• **Tasks to perform**:
A) According to the noncompetition clause, what is the largest share of a publicly traded business's outstanding interest that the Executive may acquire as a passive stock interest?
B) Extend the noncompetition clause with the passage that would follow its final sentence.

• **Selected excerpt**:
* * * * *
7.Noncompetition. (a) In consideration for the compensation payable to the Executive under this Agreement, the Executive agrees that Executive will not, during the Non-Compete Period, directly or indirectly engage in, have any equity interest in, manage or operate, provide services for, consult with or be employed by any person, firm, corporation, partnership or business (whether as director, officer, employee, agent, representative, partner, security holder, consultant or otherwise) that engages in any business which competes with any Competitive Business (as defined below) anywhere in the World; provided, however, that the Executive shall be permitted to acquire a passive stock interest in such a business provided the stock acquired is publicly traded and is not more than two percent (2%) of the outstanding interest in such business. For purposes of this Section 7, the “Non-Compete Period” shall mean the period beginning on the Effective Date and ending (i) if Executive is terminated by the Company pursuant to Sections 5(b), 5(c) or 5(e) or (ii) by Executive pursuant to Section 5(d) or 5(f), eighteen (18) months following the Executive’s termination of employment.
(b)During the Non-Compete Period, the Executive shall not recruit or otherwise solicit or induce any employee, consultant, independent contractor, customer, subscriber or supplier of the Company (i) to terminate its employment or arrangement with the Company, or (ii) to otherwise change its relationship with the Company.
(c)In the event the terms of this Section 7 shall be determined by any court of competent jurisdiction to be unenforceable by reason of its extending for too great a period of time or over too great a geographical area or by reason of its being too extensive in any other respect, it will be interpreted to extend only over the maximum period of time for which it may be enforceable, over the maximum geographical area as to which it may be enforceable, or to the maximum extent in all other respects as to which it may be enforceable, all as determined by such court in such action.
* * * * *
• **Data lines**:
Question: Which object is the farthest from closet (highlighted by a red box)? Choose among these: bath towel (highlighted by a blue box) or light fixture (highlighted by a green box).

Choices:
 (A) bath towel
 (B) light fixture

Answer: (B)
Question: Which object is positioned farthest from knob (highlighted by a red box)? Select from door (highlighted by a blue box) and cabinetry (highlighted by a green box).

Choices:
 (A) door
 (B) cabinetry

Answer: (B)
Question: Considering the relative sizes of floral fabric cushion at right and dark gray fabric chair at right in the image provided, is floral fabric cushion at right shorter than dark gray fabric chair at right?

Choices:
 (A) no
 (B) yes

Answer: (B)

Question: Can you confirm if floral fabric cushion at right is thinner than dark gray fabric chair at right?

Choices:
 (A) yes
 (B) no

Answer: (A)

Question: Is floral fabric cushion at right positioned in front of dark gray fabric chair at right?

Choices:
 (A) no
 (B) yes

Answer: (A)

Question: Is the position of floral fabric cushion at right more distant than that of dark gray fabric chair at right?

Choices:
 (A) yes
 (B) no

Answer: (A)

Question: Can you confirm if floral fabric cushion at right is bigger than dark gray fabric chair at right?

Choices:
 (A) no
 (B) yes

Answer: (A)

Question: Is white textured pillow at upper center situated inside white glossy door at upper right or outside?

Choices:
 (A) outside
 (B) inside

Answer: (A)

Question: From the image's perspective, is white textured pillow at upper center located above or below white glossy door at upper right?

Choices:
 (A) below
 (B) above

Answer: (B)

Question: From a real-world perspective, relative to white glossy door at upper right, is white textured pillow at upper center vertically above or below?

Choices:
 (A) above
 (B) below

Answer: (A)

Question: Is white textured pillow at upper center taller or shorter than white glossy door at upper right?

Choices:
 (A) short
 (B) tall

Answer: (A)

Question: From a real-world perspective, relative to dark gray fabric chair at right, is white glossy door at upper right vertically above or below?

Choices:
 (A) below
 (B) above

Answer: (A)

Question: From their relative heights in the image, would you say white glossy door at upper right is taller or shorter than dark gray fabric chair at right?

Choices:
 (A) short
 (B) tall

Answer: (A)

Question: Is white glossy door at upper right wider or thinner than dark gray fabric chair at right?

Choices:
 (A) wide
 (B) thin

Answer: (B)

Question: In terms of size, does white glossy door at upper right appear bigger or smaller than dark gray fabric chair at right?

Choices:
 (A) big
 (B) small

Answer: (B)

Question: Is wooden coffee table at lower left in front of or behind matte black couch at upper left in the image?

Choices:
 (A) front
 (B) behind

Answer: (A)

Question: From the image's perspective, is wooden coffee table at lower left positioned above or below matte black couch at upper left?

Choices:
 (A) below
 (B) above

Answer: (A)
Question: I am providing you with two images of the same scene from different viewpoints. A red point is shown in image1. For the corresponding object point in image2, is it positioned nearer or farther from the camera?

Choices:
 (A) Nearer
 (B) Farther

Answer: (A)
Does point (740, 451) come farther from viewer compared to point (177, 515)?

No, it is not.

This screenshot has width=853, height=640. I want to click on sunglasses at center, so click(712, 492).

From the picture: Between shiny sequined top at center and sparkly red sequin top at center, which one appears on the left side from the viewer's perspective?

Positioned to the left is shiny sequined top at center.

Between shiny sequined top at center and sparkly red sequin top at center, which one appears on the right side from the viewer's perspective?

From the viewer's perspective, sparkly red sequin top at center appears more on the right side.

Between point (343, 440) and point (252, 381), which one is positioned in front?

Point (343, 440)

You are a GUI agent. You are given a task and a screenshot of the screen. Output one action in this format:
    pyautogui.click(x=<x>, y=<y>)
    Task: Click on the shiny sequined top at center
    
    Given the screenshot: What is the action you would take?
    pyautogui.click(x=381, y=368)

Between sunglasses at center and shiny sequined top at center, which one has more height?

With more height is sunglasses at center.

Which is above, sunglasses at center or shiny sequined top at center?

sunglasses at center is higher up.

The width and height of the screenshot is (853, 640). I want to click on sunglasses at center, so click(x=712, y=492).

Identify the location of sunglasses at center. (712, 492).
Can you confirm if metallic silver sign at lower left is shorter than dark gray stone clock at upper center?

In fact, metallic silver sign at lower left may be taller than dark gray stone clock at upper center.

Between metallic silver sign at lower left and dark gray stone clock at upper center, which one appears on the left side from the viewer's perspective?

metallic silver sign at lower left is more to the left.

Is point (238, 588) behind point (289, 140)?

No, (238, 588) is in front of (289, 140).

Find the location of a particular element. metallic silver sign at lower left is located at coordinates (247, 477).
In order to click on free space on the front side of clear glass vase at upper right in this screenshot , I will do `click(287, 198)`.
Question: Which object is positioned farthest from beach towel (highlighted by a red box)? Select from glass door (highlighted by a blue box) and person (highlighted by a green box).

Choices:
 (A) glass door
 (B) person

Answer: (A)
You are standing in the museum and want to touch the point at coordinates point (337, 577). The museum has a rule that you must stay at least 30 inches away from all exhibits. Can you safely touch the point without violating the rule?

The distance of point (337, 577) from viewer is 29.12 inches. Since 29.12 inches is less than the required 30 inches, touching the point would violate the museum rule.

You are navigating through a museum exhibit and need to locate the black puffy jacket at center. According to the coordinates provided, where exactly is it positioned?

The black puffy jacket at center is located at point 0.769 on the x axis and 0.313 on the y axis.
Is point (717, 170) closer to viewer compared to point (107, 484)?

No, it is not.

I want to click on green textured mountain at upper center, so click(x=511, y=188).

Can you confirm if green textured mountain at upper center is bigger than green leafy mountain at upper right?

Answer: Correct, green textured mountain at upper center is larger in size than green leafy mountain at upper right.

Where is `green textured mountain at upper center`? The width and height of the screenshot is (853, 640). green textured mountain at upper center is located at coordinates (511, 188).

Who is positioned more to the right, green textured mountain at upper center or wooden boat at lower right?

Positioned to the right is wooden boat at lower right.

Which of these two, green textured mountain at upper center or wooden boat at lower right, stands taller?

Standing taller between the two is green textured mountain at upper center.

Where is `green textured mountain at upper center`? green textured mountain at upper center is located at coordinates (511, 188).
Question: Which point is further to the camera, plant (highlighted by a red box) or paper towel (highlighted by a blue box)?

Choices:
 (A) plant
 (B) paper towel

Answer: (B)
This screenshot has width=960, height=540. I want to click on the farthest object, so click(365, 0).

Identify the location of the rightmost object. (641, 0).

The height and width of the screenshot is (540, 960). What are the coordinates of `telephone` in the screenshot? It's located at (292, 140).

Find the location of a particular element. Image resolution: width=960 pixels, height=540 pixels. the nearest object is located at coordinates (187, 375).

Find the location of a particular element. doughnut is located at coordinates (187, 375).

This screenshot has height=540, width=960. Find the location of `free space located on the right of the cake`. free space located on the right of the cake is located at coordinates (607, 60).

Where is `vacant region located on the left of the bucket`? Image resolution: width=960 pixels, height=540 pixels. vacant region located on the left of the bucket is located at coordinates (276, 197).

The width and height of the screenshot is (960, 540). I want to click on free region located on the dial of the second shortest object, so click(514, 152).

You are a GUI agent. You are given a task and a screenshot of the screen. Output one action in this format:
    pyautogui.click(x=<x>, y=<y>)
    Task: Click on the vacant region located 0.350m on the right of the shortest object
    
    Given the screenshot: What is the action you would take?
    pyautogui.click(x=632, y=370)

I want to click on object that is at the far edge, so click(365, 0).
* * * * *
• **Outputs for the tasks**:
A) Not more than two percent (2%).

B)
(d)As used in this Section 7, (i) the term “Company” shall include the Company and its parent and subsidiaries, and (ii) the term “Competitive Business” shall mean any business that competes with the business conducted by the Company as of the date of the Executive’s termination of employment with the Company.
(e)During his employment and for the 12-month period following termination of his employment with the Company, (i) the Executive agrees not to disparage in any material respect the Company, any of its products or practices, or any of its directors, officers, agents, representatives, stockholders or affiliates, either orally or in writing, and (ii) the Company agrees not to disparage in any material respect the Executive.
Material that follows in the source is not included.